1 September 2022:  I'm thinking that Drachod (I added the extra 'r' in my version of his name) may offer help to the PCs out of desire for self-preservation (aka, the goodness of his heart ;) )---if their reaction rolls are good.  He acts as a custodian for prophetic lore from the clergy of Celestian, and in return Celestian helped to build ZF and still maintains it on Drachod's behalf.  So he has a vested self-interest to ensure that Celestian continues to invest that daily Primal flux into ZF. 

So the PCs will retrieve the prophecy previously-deposited* in ages past.  That they're pulling this particular prophecy (the sestina I emailed you) will pique his concern and curiosity, in particular if he notices one of the PCs carrying the lesser tentacle rod.  (In fact, he'll be far-more concerned about evidence that the drow attempted to infiltrate ZF and will immediately connect them to the prophecy, although he won't share that detail with the PCs, or Celestian).  Hence the help.  If he notices that, he may also geas the PCs to deliver a message to the Master at the NWI (which would be a handy way to introduce that into the game), or perhaps to Tenser, Iggwilv, or someone comparable (I haven't decided yet---he may just keep the info to himself, for the moment, too).  

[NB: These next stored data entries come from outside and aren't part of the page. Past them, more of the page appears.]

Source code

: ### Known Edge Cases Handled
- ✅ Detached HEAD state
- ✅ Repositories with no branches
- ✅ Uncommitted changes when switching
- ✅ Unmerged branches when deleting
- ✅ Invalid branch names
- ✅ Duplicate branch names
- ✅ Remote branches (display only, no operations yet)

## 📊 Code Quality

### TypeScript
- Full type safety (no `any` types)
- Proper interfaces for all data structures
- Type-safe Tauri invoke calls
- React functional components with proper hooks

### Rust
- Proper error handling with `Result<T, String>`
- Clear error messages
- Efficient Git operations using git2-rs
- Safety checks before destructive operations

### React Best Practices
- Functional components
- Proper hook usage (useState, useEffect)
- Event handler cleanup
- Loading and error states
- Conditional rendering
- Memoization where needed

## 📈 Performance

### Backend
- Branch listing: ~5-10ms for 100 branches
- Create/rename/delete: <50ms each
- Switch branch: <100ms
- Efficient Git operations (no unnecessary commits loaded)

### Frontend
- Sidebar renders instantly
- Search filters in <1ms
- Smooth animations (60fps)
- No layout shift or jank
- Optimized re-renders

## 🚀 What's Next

* The PCs don't know this yet, but they're not just bringing back a scroll with the prophecy on it.  To retrieve the prophecy requires a virgin twin acolyte, and Drachod will kiss her to transfer it (sort of a cross between the Quickening from Highlander and the kiss of the angel Simon from The Prophecy).  Drachod himself is the storage device.  To deposit the prophecy into him (which the PCs are not doing) is a bit more intimate....  The twins are critical to the process:  the prophecy, while it is deposited into one of them, infects both:  so the twin who remains on the Prime also acts as a receiver for the prophecy, and gains access to it at the same time that the other twin in the Astral receives it from Drachod.  This ensures data availability for the priesthood in case the first twin doesn't successfully return home.  (The NPC twins naturally know nothing of this either). 

I also rewrote Drachod's poem at the pull-ring, recast with seven lines, each with one through seven syllables:

No mercy exists
before me
Open this door
to vanish forever
from Shodreth Drachod:  Gringling
am I

I hope that these will prove useful in your games.  Enjoy!